Pasar Cicadas: Mereka yang Terlunta-lunta di Bahu Jalan
Proyek revitalisasi justru membuat ratusan pedagang Pasar Cicadas tersingkir. Mereka bertahan hidup dengan berjualan di bahu dan trotoar jalan.
Penulis Emi La Palau27 Mei 2021
BandungBergerak.id - Subuh itu, sekitar pukul tiga, ketegangan menjalar ke sudut-sudut Pasar Cicadas. Listrik dimatikan, kegelapan menambah suasana kian mencekam. Aparat kepolisian, tentara, dan satuan pengamanan (satpam) berjaga di pintu masuk pasar. Pedagang dilarang masuk untuk berjualan.

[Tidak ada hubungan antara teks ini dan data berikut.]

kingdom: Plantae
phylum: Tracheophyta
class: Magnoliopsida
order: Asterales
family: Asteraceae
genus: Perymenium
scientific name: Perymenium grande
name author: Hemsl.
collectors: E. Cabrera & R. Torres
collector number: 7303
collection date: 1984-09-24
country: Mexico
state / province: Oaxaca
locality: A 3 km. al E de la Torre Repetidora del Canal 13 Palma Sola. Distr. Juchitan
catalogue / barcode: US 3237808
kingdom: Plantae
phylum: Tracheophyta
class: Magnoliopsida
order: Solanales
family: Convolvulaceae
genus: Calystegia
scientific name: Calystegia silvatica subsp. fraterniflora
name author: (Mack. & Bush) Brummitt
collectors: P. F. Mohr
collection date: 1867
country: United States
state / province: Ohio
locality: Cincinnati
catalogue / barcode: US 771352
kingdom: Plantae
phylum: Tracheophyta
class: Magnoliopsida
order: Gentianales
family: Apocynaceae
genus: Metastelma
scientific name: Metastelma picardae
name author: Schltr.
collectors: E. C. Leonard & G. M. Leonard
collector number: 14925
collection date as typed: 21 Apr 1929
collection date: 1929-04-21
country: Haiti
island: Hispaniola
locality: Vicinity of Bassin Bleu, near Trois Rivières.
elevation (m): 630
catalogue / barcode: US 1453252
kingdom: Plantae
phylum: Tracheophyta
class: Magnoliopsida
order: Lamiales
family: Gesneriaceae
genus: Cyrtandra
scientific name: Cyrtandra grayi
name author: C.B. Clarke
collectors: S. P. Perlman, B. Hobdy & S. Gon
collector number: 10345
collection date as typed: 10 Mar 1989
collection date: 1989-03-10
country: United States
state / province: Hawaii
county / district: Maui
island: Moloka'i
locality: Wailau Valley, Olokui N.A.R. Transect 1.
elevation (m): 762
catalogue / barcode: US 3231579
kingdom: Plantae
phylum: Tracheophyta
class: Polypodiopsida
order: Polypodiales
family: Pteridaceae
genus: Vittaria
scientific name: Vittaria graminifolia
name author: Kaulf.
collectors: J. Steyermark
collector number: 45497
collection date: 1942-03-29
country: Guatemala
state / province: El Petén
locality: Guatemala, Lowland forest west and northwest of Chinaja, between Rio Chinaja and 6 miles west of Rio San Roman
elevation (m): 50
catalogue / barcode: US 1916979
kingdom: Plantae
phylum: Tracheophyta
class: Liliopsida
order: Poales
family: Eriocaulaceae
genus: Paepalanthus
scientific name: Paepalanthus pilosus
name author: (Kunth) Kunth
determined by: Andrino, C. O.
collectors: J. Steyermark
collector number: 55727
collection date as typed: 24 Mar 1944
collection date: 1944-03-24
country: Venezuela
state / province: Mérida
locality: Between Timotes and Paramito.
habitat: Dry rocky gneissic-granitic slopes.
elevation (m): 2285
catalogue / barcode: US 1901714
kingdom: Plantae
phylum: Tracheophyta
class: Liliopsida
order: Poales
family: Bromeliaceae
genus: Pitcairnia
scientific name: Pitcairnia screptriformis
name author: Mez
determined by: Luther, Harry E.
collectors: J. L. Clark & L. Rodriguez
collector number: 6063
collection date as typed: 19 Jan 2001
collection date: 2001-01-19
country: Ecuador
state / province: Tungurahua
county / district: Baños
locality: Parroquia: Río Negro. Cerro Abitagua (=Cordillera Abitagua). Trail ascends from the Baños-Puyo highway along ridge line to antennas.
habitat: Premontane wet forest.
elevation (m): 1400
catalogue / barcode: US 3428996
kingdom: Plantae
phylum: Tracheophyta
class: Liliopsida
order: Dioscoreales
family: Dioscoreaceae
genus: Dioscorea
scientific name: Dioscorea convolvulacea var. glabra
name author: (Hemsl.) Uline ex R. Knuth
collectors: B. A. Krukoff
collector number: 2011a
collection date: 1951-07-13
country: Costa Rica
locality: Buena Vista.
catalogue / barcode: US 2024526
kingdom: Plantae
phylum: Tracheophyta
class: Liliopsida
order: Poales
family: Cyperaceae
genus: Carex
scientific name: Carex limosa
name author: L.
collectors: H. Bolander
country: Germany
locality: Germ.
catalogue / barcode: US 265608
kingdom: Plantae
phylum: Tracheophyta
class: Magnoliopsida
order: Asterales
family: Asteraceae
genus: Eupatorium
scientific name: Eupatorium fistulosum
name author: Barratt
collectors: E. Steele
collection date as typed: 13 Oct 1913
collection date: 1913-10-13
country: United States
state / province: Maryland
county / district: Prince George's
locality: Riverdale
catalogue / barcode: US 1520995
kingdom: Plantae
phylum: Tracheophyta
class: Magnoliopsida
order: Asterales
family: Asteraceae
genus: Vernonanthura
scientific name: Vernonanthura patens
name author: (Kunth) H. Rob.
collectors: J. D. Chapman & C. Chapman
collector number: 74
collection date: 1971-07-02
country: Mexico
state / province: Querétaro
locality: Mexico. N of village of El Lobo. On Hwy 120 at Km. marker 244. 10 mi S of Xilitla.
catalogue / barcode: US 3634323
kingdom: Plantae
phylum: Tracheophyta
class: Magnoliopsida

Enny (49) harus segera mengemas barang-barang dagangannya. Dia tidak menyangka, hari itu, 1 Februari 2020, dia dan ratusan pedagang lain harus angkat kaki dari pasar yang sudah menjadi sandaran hidup sejak 2006 lalu. Pada akhir Februari 2020 itu, pasar yang terletak di lahan bekas Super Bazar (SB) Matahari itu harus benar-benar kosong.
“Waktu awal diacak-acak, ibu-ibu banyak yang menangis. (Pedagang) cuman disuruh kosongkan lahan, ga dikasih tahu mau dijadiin apa. Cuman disuruh kosong aja,” ungkap Enny kepada Bandungbergerak.id, Sabtu (10/4/2021). “Banyak yang gulung tikar, banyak yang stres. Kacau banget kondisinya, pada saat pertama dimatiin lampu.”
Kabar pengosongan lahan pasar sebelumnya memang telah sampai ke telinga para pedagang. Namun mereka mengira bakal masih ada kesempatan berjualan selama satu hingga dua bulan ke depan. Atau paling tidak sampai seusai lebaran.
Tanpa melawan, para pedagang mengosongkan gedung yang saat ini hanya digunakan sebagai tempat parkir. Kabarnya, lahan milik milik perusahaan swasta itu telah dijual karena masalah keuangan. Para pedagang pasar, yang jadi penyewa, tidak bisa berbuat banyak.
Imbas Revitalisasi
Pasar Cicadas dulunya berlokasi di lahan yang saat ini menjadi kompleks Bandung Trade Mall (BTM) di Jalan Ibrahim Adjie nomor 47, Bandung. Para pedagang perintis pasar ini adalah mereka yang dipindahkan dari Pasar Cikutra pada 1983. Inilah lokasi yang disebut sebagai Pasar Cicadas lama.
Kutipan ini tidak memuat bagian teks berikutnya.